Moore, president of the Ethics & Religious Liberty Commission (ERLC), especially praised the safeguard for Christian and other religious organizations that have been penalized by some public universities for such policies as requiring leaders to affirm their corporate statement of faith.

“A shared commitment to certain core beliefs is fundamental to the very purpose of a Christian student group,” Moore said in an ERLC news release. “This new regulation recognizes that. The freedom of students to hold such beliefs is not a malleable aspect of their assembly that is up for debate by college administrators. The state has no authority to determine the qualifications of a religious group’s membership or leadership. A government allowed to impede the consciences of college students is a government that can do so anywhere.”

Joining Moore in applauding the new rule were representatives of Christian Legal Society, InterVarsity Christian Fellowship, The Navigators and the National Association of Evangelicals.

According to a Department of Education news release, the 246-page regulation:

  • Implements President Trump’s 2019 executive order titled “Improving Free Inquiry, Transparency, and Accountability at Colleges and Universities” by requiring state colleges and universities to abide by the First Amendment to receive grants from the Department of Education. It also mandates private schools of higher learning must adhere to their own policies about freedom of speech to gain department grants.
  • Requires public colleges and universities to provide the same rights, benefits and privileges to religious student organizations that they do to other student groups. This includes the right “to receive official recognition, to use the institution’s facilities, and to receive student fee funds.”
  • Clarifies how a college or university may provide evidence it is controlled by a religious organization when it comes to Title IX, the 1972 federal law that prohibits sex discrimination in education. Title IX already does not apply to colleges and universities “controlled by a religious organization” when the law’s application would be inconsistent with the school’s teachings. Neither federal law nor regulation has previously defined what it means for an educational institution to be “controlled by a religious organization.”
  • Narrows the ban on use of certain department grants at public colleges and universities for “religious instruction, religious worship, or proselytization,” thereby permitting secular purposes such as instruction in a course on world religions.

Betsy DeVos, secretary of Education, said in the department release the administration is dedicated to “protecting the First Amendment rights of students, teachers, and faith-based institutions. Students should not be forced to choose between their faith and their education, and an institution controlled by a religious organization should not have to sacrifice its religious beliefs to participate in Department grants and programs.”

InterVarsity Christian Fellowship, one of the country’s largest campus ministries, said the rule was a necessity.

“[S]ome universities would give official recognition only to certain faith-based groups, while rejecting others,” said Greg Jao, InterVarsity’s director of external relations, in the ERLC release. “What made the student groups who were denied recognition different? They expected their student leaders to agree with their religious beliefs. The recognized groups did not.”

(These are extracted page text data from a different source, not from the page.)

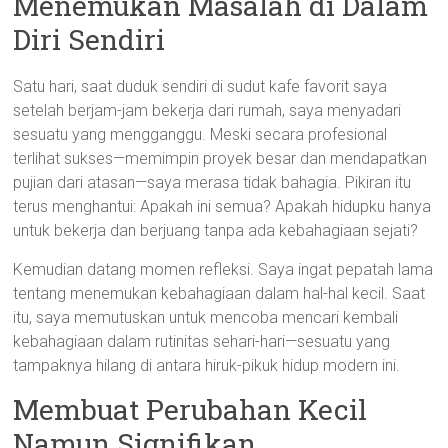
Menemukan Masalah di Dalam
Diri Sendiri
Satu hari, saat duduk sendiri di sudut kafe favorit saya
setelah berjam-jam bekerja dari rumah, saya menyadari
sesuatu yang mengganggu. Meski secara profesional
terlihat sukses—memimpin proyek besar dan mendapatkan
pujian dari atasan—saya merasa tidak bahagia. Pikiran itu
terus menghantui: Apakah ini semua? Apakah hidupku hanya
untuk bekerja dan berjuang tanpa ada kebahagiaan sejati?
Kemudian datang momen refleksi. Saya ingat pepatah lama
tentang menemukan kebahagiaan dalam hal-hal kecil. Saat
itu, saya memutuskan untuk mencoba mencari kembali
kebahagiaan dalam rutinitas sehari-hari—sesuatu yang
tampaknya hilang di antara hiruk-pikuk hidup modern ini.
Membuat Perubahan Kecil
Namun Signifikan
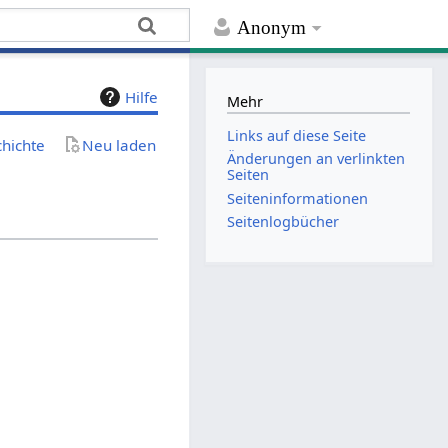
Anonym
Hilfe
Mehr
Links auf diese Seite
chichte
Neu laden
Änderungen an verlinkten
Seiten
Seiten­­informationen
Seitenlogbücher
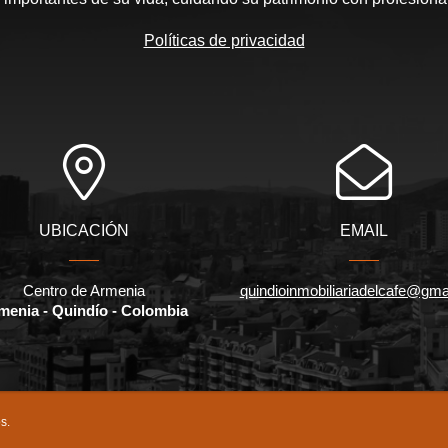
Políticas de privacidad
UBICACIÓN
EMAIL
Centro de Armenia
quindioinmobiliariadelcafe@gma
menia - Quindío - Colombia
s.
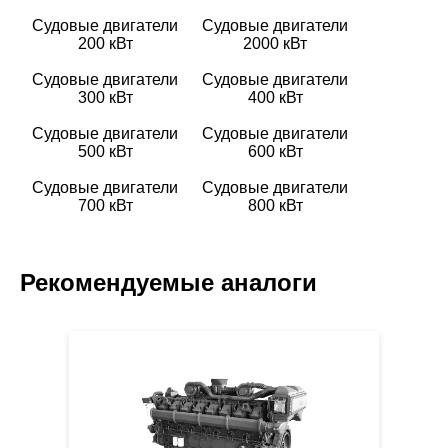
расход
Судовые двигатели
Судовые двигатели
топлива,
200 кВт
2000 кВт
г/
квт/
Судовые двигатели
Судовые двигатели
ч
300 кВт
400 кВт
Судовые двигатели
Судовые двигатели
Удельный
0
500 кВт
600 кВт
расход
Судовые двигатели
Судовые двигатели
масла,
700 кВт
800 кВт
г/
квт/
ч
Рекомендуемые аналоги
Кожух
SAE3/11.5
маховика/
Маховик
Количество
цилиндров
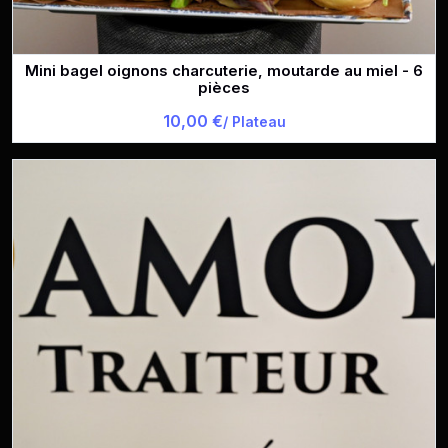
Mini bagel oignons charcuterie, moutarde au miel - 6
pièces
10,00 €
/ Plateau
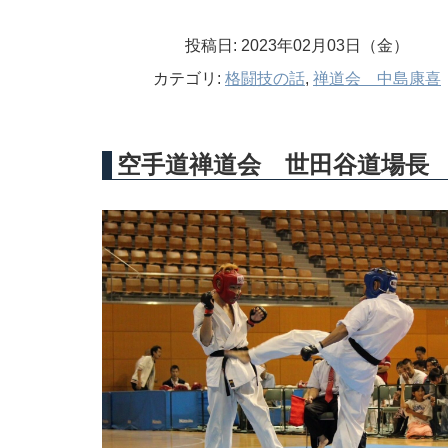
投稿日: 2023年02月03日（金）
カテゴリ:
格闘技の話
,
禅道会 中島康喜
空手道禅道会 世田谷道場長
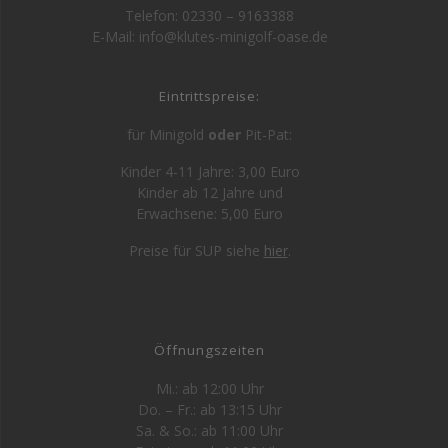
Telefon: 02330 – 9163388
E-Mail: info@klutes-minigolf-oase.de
Eintrittspreise:
für Minigold
oder
Pit-Pat:
Kinder 4-11 Jahre: 3,00 Euro
Kinder ab 12 Jahre und
Erwachsene: 5,00 Euro
Preise für SUP siehe
hier
.
Öffnungszeiten
Mi.: ab 12:00 Uhr
Do. – Fr.: ab 13:15 Uhr
Sa. & So.: ab 11:00 Uhr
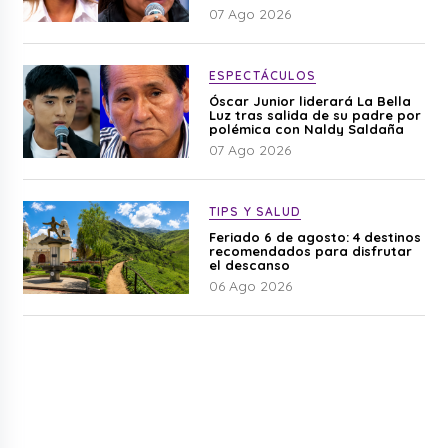
difamación”
07 Ago 2026
ESPECTÁCULOS
Óscar Junior liderará La Bella
Luz tras salida de su padre por
polémica con Naldy Saldaña
07 Ago 2026
TIPS Y SALUD
Feriado 6 de agosto: 4 destinos
recomendados para disfrutar
el descanso
06 Ago 2026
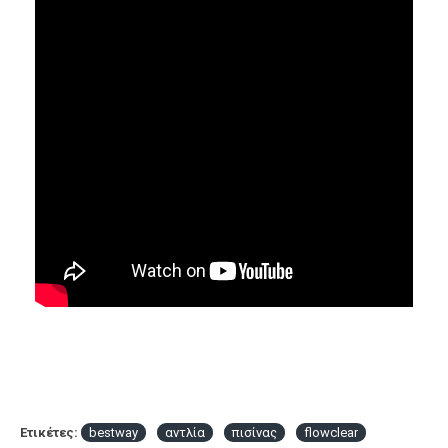
Ετικέτες:
bestway
αντλία
πισίνας
flowclear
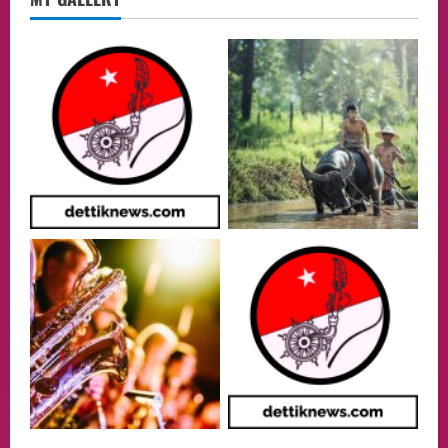
Menteri BPLH Moh. Jumhur Hidayat
Adakan Pertemuan Dengan Delegasi 6
lembaga investor, Berorientasi Untuk
Meningkatkan SDM
2
05/08/2026
Health
Aliyuddin: Anak Indonesia di Luar Negeri
Harus Berprestasi, Berkarakter, dan
Menjaga Nama Baik Bangsa
3
05/08/2026
Event
Putusan Diundur Lagi, Pernyataan
Hakim pada Sidang Sebelumnya Jadi
Sorotan
4
05/08/2026
Politik
Presiden Prabowo dan PM Thailand
Sepakat Perkuat Stabilitas ketahan
ASEAN Melalui Penguatan Kerjasama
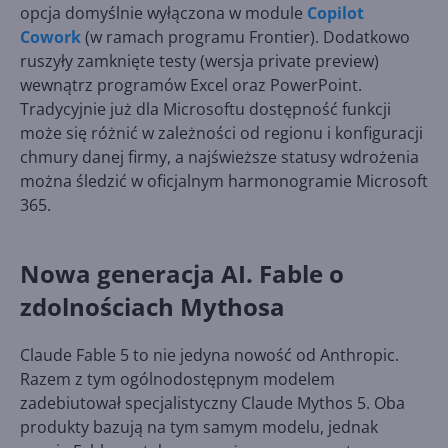
opcja domyślnie wyłączona w module
Copilot
Cowork
(w ramach programu Frontier). Dodatkowo
ruszyły zamknięte testy (wersja private preview)
wewnątrz programów Excel oraz PowerPoint.
Tradycyjnie już dla Microsoftu dostępność funkcji
może się różnić w zależności od regionu i konfiguracji
chmury danej firmy, a najświeższe statusy wdrożenia
można śledzić w oficjalnym harmonogramie Microsoft
365.
Nowa generacja AI. Fable o
zdolnościach Mythosa
Claude Fable 5 to nie jedyna nowość od Anthropic.
Razem z tym ogólnodostępnym modelem
zadebiutował specjalistyczny Claude Mythos 5. Oba
produkty bazują na tym samym modelu, jednak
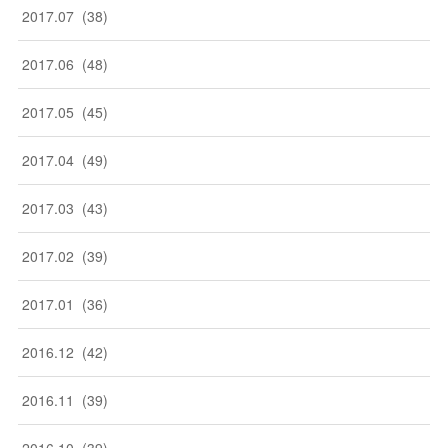
2017
.
07
(
38
)
2017
.
06
(
48
)
2017
.
05
(
45
)
2017
.
04
(
49
)
2017
.
03
(
43
)
2017
.
02
(
39
)
2017
.
01
(
36
)
2016
.
12
(
42
)
2016
.
11
(
39
)
2016
.
10
(
39
)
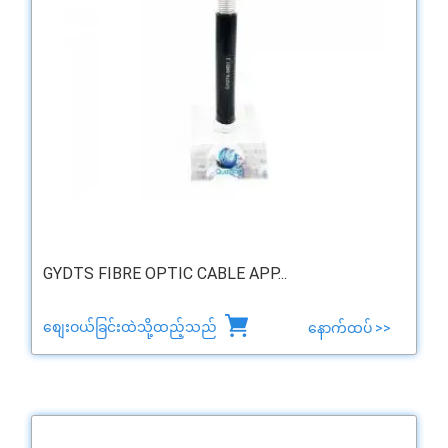
GYDTS FIBRE OPTIC CABLE APP...
စျေးဝယ်ခြင်းထဲသို့ထည့်သည်
နောက်ထပ် >>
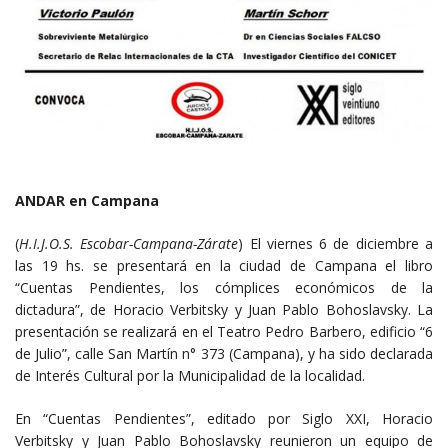
ANDAR en Campana
(
H.I.J.O.S. Escobar-Campana-Zárate
) El viernes 6 de diciembre a
las 19 hs. se presentará en la ciudad de Campana el libro
“Cuentas Pendientes, los cómplices económicos de la
dictadura”, de Horacio Verbitsky y Juan Pablo Bohoslavsky. La
presentación se realizará en el Teatro Pedro Barbero, edificio “6
de Julio”, calle San Martín n° 373 (Campana), y ha sido declarada
de Interés Cultural por la Municipalidad de la localidad.
En “Cuentas Pendientes”, editado por Siglo XXI, Horacio
Verbitsky y Juan Pablo Bohoslavsky reunieron un equipo de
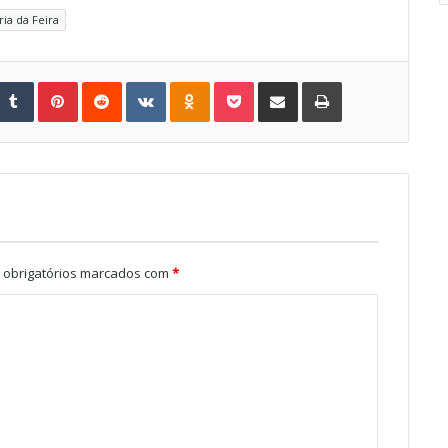
ia da Feira
Tumblr
Pinterest
Reddit
VKontakte
Odnoklassniki
Pocket
Share via Email
Print
obrigatórios marcados com
*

Public institutions such as the University of Iowa and California State University have removed InterVarsity from official recognition on their campuses. InterVarsity’s membership is open to all who would like to participate, but it requires its leaders to agree to its statement of Christian faith.

David Nammo, Christian Legal Society’s executive director, described the rule as a “common-sense protection for religious student groups’ right to choose leaders who share their religious beliefs and mission. For nearly forty years, religious students have been discriminated against because of their religious beliefs and speech. This new protection will deter future discrimination against religious students.”